Mas tem outros que não gostaria de listar ou comentar, pois estou em frangalhos e não sou crítico literário.
Passei a tarde com seu viúvo, Robert Eisenstat. Arquiteto, ele sobreviveu aos ataques ao World Trade Center, onde trabalhava. No terraço da casa, em Park Slope, Brooklyn, ele me contou de forma pausada como foram as últimas semanas da vida de Tereza. Acho que vale a pena falar um pouco sobre isso, porque é nesse processo que se pode enxergar melhor a autora, a poeta em toda a sua certeza de tudo, apesar de tão vulnerável e completamente fragilizada.
Radicada aqui havia 25 anos, Tereza Albues vivia em dois mundos distintos. Era uma autoproclamada solitária e, no entanto, distribuía alegria a todos, literalmente todos. Interessava-se por tudo, mas se desligava com a mesma rapidez. Difícil explicar. Escrevo no dia em que ela faleceu e estou inconformado com essa morte. Foi tudo muito rápido. Ela me dizia que o tratamento estava indo bem. Não estava. Hoje, o Robert me disse que a decisão de suspender tudo foi dela. Oh, Tereza! O que dizer de você? Você era um touro de pessoa lá do Mato Grosso, ou aqui de Nova York, sei lá. Fomos tão íntimos. E agora?

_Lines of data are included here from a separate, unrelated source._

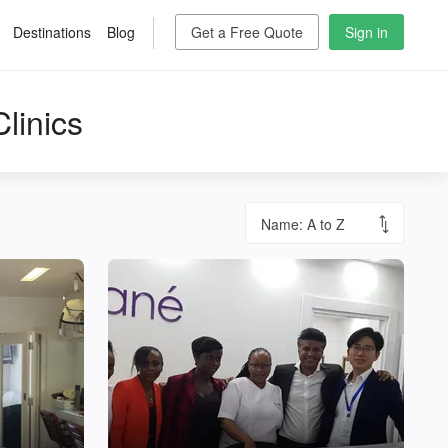
Destinations
Blog
Get a Free Quote
Sign in
linics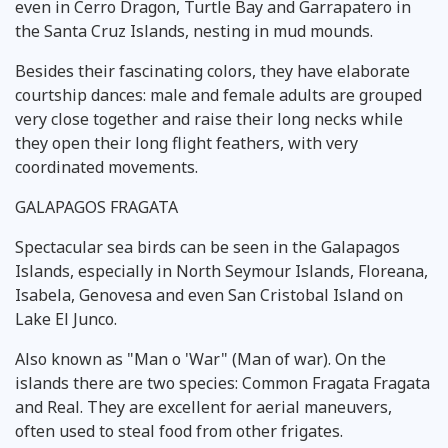
even in Cerro Dragon, Turtle Bay and Garrapatero in
the Santa Cruz Islands, nesting in mud mounds.
Besides their fascinating colors, they have elaborate
courtship dances: male and female adults are grouped
very close together and raise their long necks while
they open their long flight feathers, with very
coordinated movements.
GALAPAGOS FRAGATA
Spectacular sea birds can be seen in the Galapagos
Islands, especially in North Seymour Islands, Floreana,
Isabela, Genovesa and even San Cristobal Island on
Lake El Junco.
Also known as "Man o 'War" (Man of war). On the
islands there are two species: Common Fragata Fragata
and Real. They are excellent for aerial maneuvers,
often used to steal food from other frigates.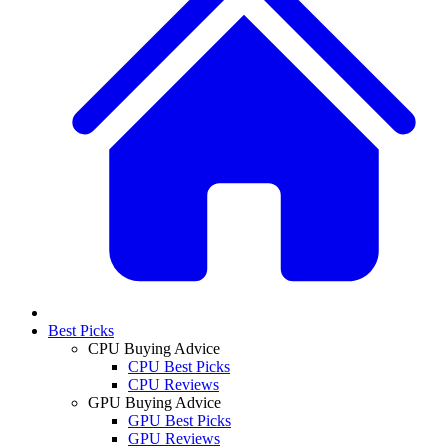
Best Picks
CPU Buying Advice
CPU Best Picks
CPU Reviews
GPU Buying Advice
GPU Best Picks
GPU Reviews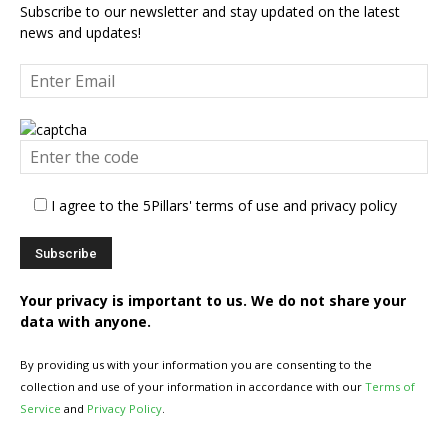
Subscribe to our newsletter and stay updated on the latest
news and updates!
I agree to the 5Pillars' terms of use and privacy policy
Your privacy is important to us. We do not share your
data with anyone.
By providing us with your information you are consenting to the
collection and use of your information in accordance with our
Terms of
Service
and
Privacy Policy
.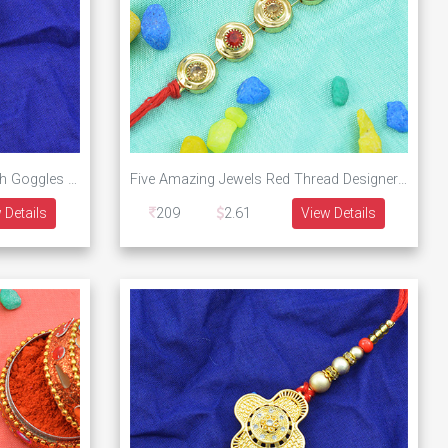
Modern Design Bhai Written with Goggles Designer Rakhi
Five Amazing Jewels Red Thread Designer Rakhi
 Details
209
2.61
View Details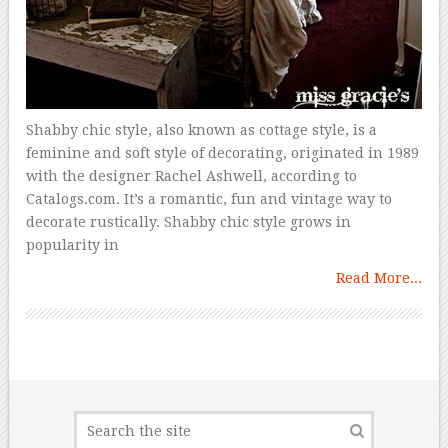
Shabby chic style, also known as cottage style, is a
feminine and soft style of decorating, originated in 1989
with the designer Rachel Ashwell, according to
Catalogs.com. It’s a romantic, fun and vintage way to
decorate rustically. Shabby chic style grows in
popularity in
Read More...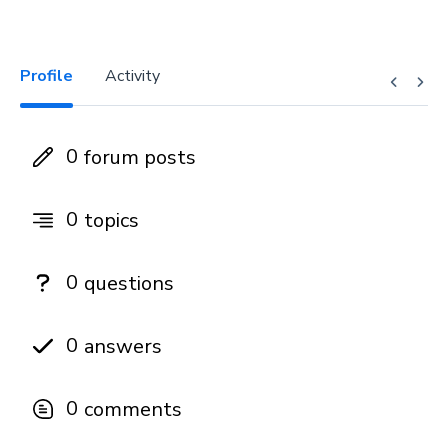
Profile
Activity
0
forum posts
0
topics
0
questions
0
answers
0
comments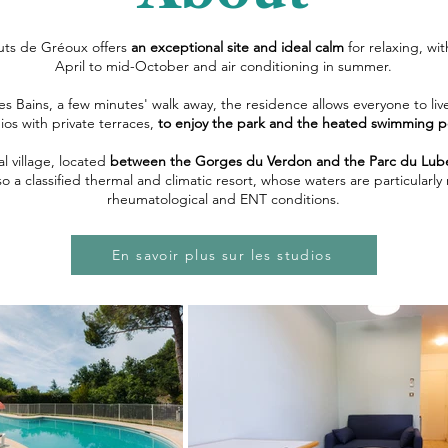
uts de Gréoux offers
an exceptional site and ideal calm
for relaxing, w
April to mid-October and air conditioning in summer.
es Bains, a few minutes' walk away, the residence allows everyone to live
ios with private terraces,
to enjoy the park and the heated swimming p
al village, located
between the Gorges du Verdon and the Parc du Lub
 also a classified thermal and climatic resort, whose waters are particul
rheumatological and ENT conditions.
En savoir plus sur les studios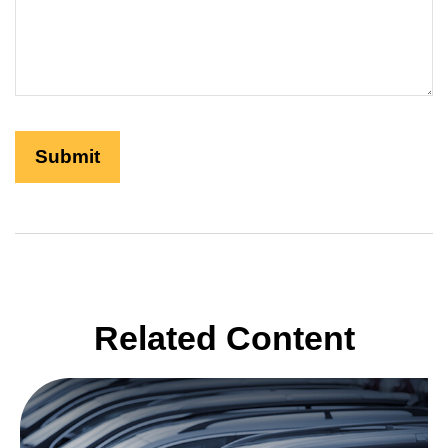
Related Content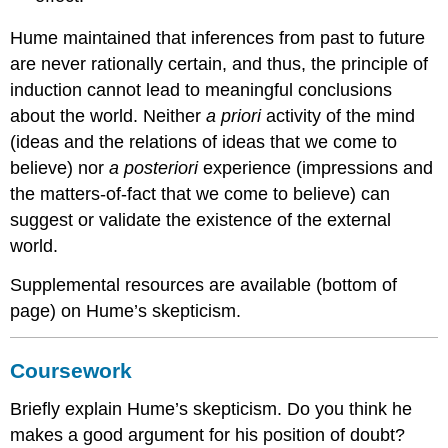
Hume maintained that inferences from past to future
are never rationally certain, and thus, the principle of
induction cannot lead to meaningful conclusions
about the world. Neither
a priori
activity of the mind
(ideas and the relations of ideas that we come to
believe) nor
a posteriori
experience (impressions and
the matters-of-fact that we come to believe) can
suggest or validate the existence of the external
world.
Supplemental resources are available (bottom of
page) on Hume’s skepticism.
Coursework
Briefly explain Hume’s skepticism. Do you think he
makes a good argument for his position of doubt?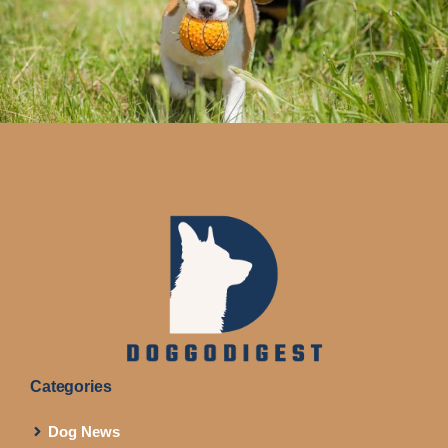
Categories
Dog News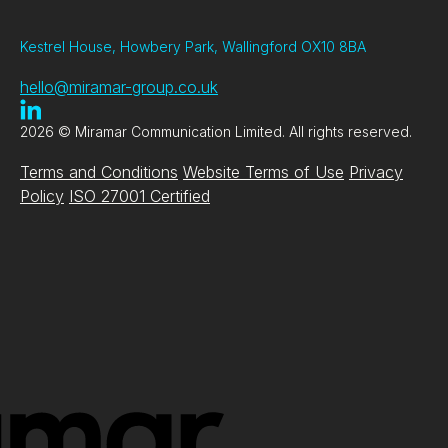
Kestrel House, Howbery Park, Wallingford OX10 8BA
hello@miramar-group.co.uk
2026 © Miramar Communication Limited. All rights reserved.
Terms and Conditions
Website Terms of Use
Privacy
Policy
ISO 27001 Certified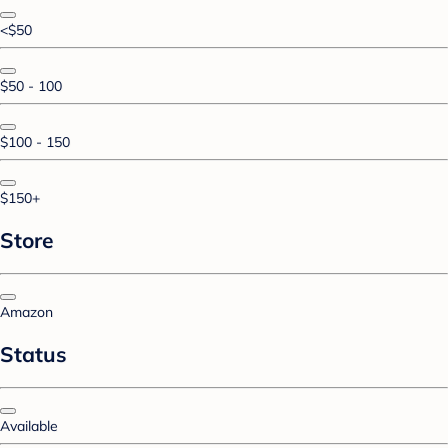
<$50
$50 - 100
$100 - 150
$150+
Store
Amazon
Status
Available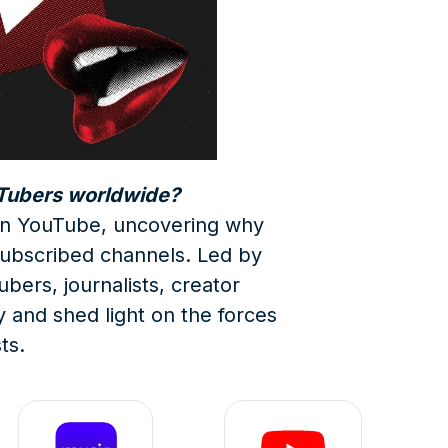
uTubers worldwide?
e on YouTube, uncovering why
ubscribed channels. Led by
bers, journalists, creator
y and shed light on the forces
ts.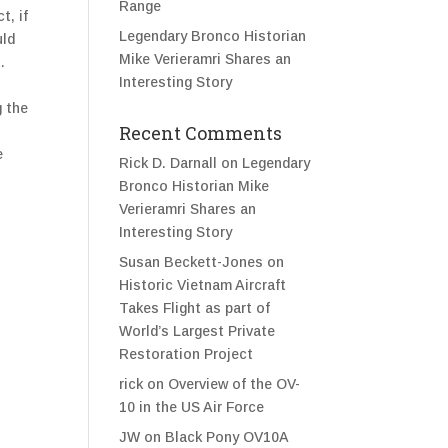
Range
t, if
Legendary Bronco Historian
uld
Mike Verieramri Shares an
.
Interesting Story
g the
Recent Comments
e
Rick D. Darnall
on
Legendary
Bronco Historian Mike
Verieramri Shares an
Interesting Story
Susan Beckett-Jones
on
Historic Vietnam Aircraft
Takes Flight as part of
World’s Largest Private
Restoration Project
rick
on
Overview of the OV-
10 in the US Air Force
JW
on
Black Pony OV10A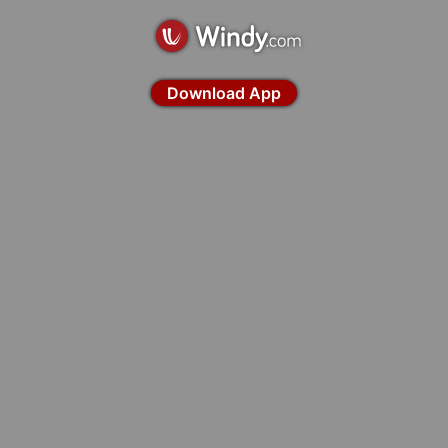
Download App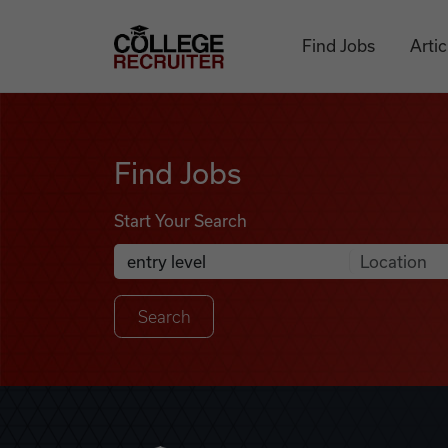
Skip to content
College Recruiter
Find Jobs
Artic
Find Jobs
Find Jobs
Start Your Search
Anywhere
Search Job Listings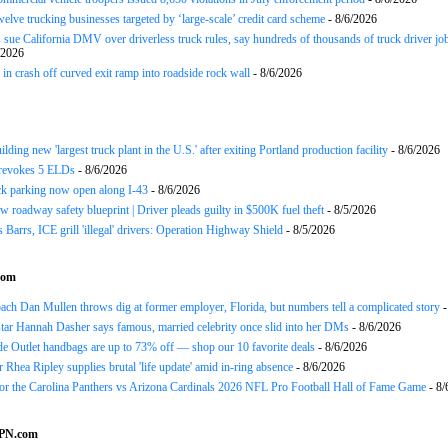
twelve trucking businesses targeted by ‘large-scale’ credit card scheme
- 8/6/2026
 sue California DMV over driverless truck rules, say hundreds of thousands of truck driver job
/2026
in crash off curved exit ramp into roadside rock wall
- 8/6/2026
ding new 'largest truck plant in the U.S.' after exiting Portland production facility
- 8/6/2026
evokes 5 ELDs
- 8/6/2026
k parking now open along I-43
- 8/6/2026
 roadway safety blueprint | Driver pleads guilty in $500K fuel theft
- 8/5/2026
arrs, ICE grill 'illegal' drivers: Operation Highway Shield
- 8/5/2026
com
h Dan Mullen throws dig at former employer, Florida, but numbers tell a complicated story
-
tar Hannah Dasher says famous, married celebrity once slid into her DMs
- 8/6/2026
e Outlet handbags are up to 73% off — shop our 10 favorite deals
- 8/6/2026
Rhea Ripley supplies brutal 'life update' amid in-ring absence
- 8/6/2026
for the Carolina Panthers vs Arizona Cardinals 2026 NFL Pro Football Hall of Fame Game
- 8/
SPN.com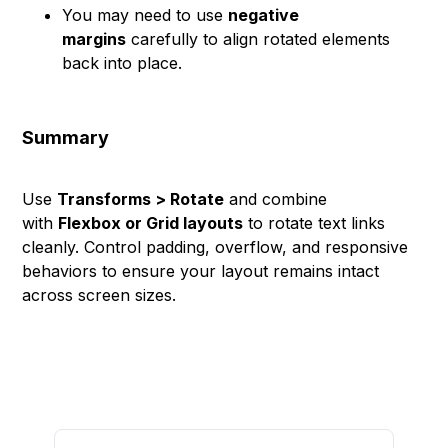
You may need to use
negative
margins
carefully to align rotated elements
back into place.
Summary
Use
Transforms > Rotate
and combine
with
Flexbox or Grid layouts
to rotate text links
cleanly. Control padding, overflow, and responsive
behaviors to ensure your layout remains intact
across screen sizes.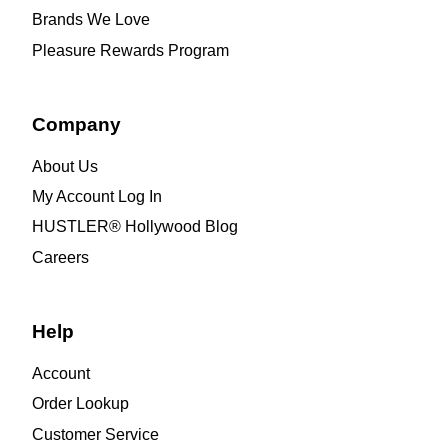
Brands We Love
Pleasure Rewards Program
Company
About Us
My Account Log In
HUSTLER® Hollywood Blog
Careers
Help
Account
Order Lookup
Customer Service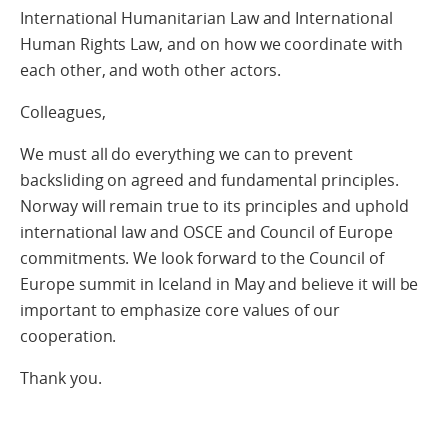
International Humanitarian Law and International
Human Rights Law, and on how we coordinate with
each other, and woth other actors.
Colleagues,
We must all do everything we can to prevent
backsliding on agreed and fundamental principles.
Norway will remain true to its principles and uphold
international law and OSCE and Council of Europe
commitments. We look forward to the Council of
Europe summit in Iceland in May and believe it will be
important to emphasize core values of our
cooperation.
Thank you.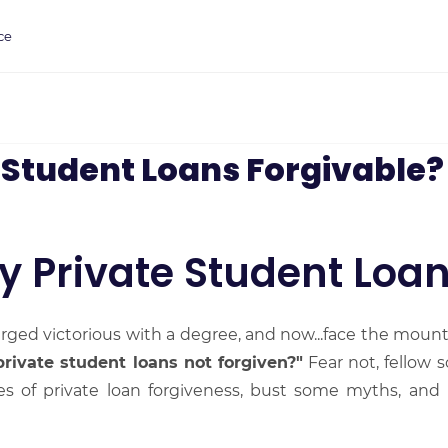
ce
 Student Loans Forgivable?
y Private Student Loan
rged victorious with a degree, and now...face the mount
rivate student loans not forgiven?"
Fear not, fellow sc
ies of private loan forgiveness, bust some myths, and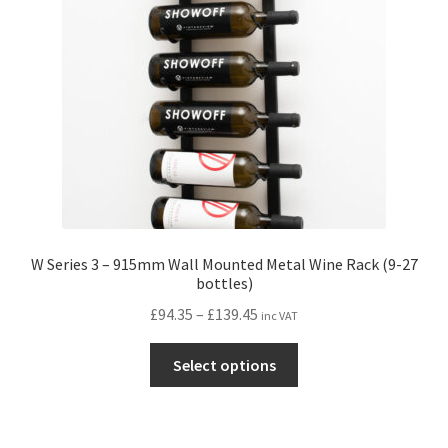
W Series 3 – 915mm Wall Mounted Metal Wine Rack (9-27
bottles)
Price
£
94.35
–
£
139.45
inc VAT
range:
This
£94.35
Select options
product
through
has
£139.45
multiple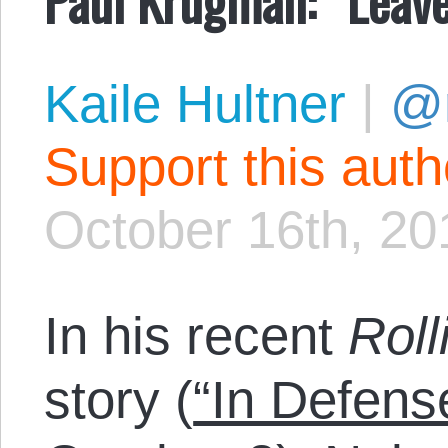
Kaile Hultner
|
@
Support this aut
October 16th, 20
In his recent
Roll
story (
“In Defens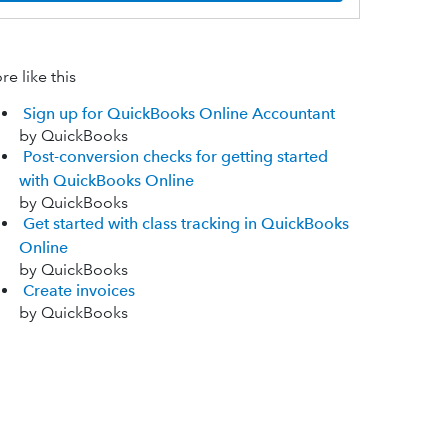
e like this
Sign up for QuickBooks Online Accountant
by QuickBooks
Post-conversion checks for getting started
with QuickBooks Online
by QuickBooks
Get started with class tracking in QuickBooks
Online
by QuickBooks
Create invoices
by QuickBooks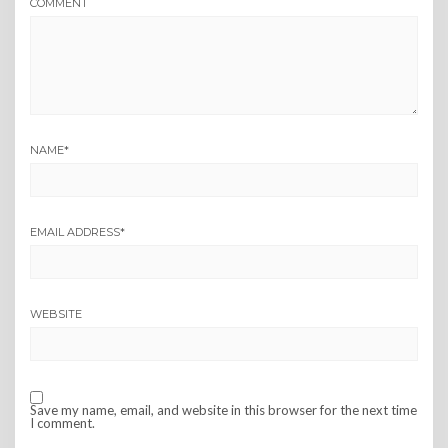
COMMENT
NAME
*
EMAIL ADDRESS
*
WEBSITE
Save my name, email, and website in this browser for the next time
I comment.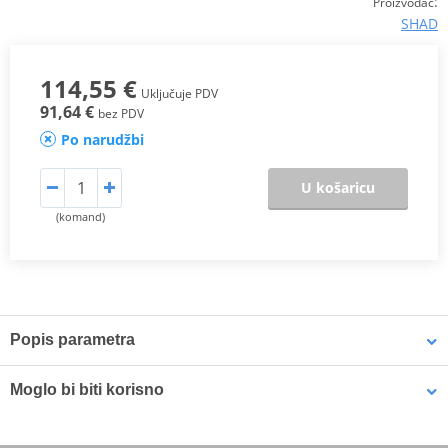
:
Proizvođač
SHAD
114,55 €
Uključuje PDV
91,64 €
bez PDV
Po narudžbi
U košaricu
(komand)
Popis parametra
The SHAD Top Master
fitting allows mounting a top case onto the
Moglo bi biti korisno
motorcycle. It is a fitting specifically designed por each motorcycle
model, taking into account its features. The result is a high quality
product, comfortable, safe, and easy to assemble and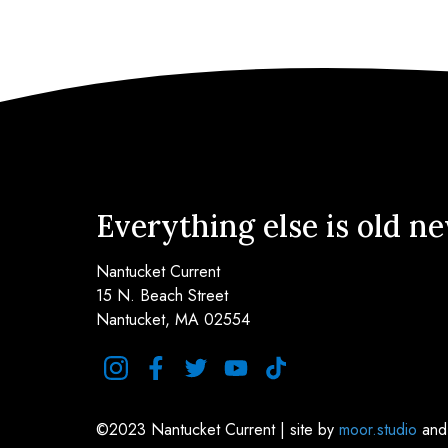
Everything else is old n
Nantucket Current
15 N. Beach Street
Nantucket, MA 02554
instagram
facebook
twitter
youtube
tiktok
©2023 Nantucket Current | site by
moor.studio
an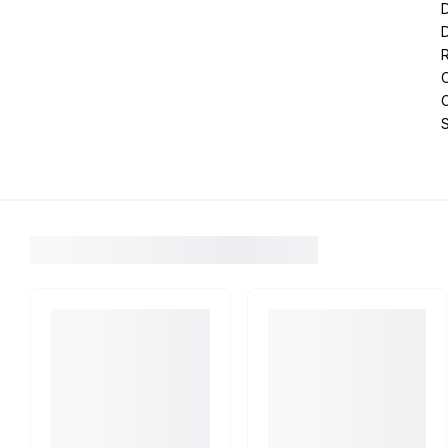
D
R
C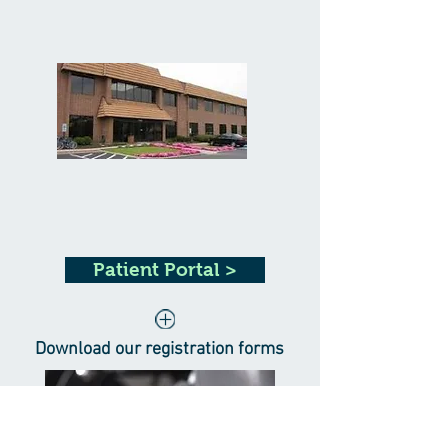
Patient Portal >
Download our registration forms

Vou deixá-los com o último texto que ela deixou guardado em seu computador (editado por questão de espaço), já que eu estou sem condições.
"Se pudesse fazer de conta, deixaria de lado a encomenda pesada de seus desejos. Cobranças. Lembranças. Coisas que tinha de varrer do espírito. Limpar a casa. Dia de faxina. Ares novos. Quero viver em paz. Novas perspectivas. Novas diretrizes e "goals" para a minha vida. Fazer mais para os outros (...).
(...) Obrigada, Senhor, pela oportunidade deste aprendizado. Sei que Deus vai me conceder esta graça."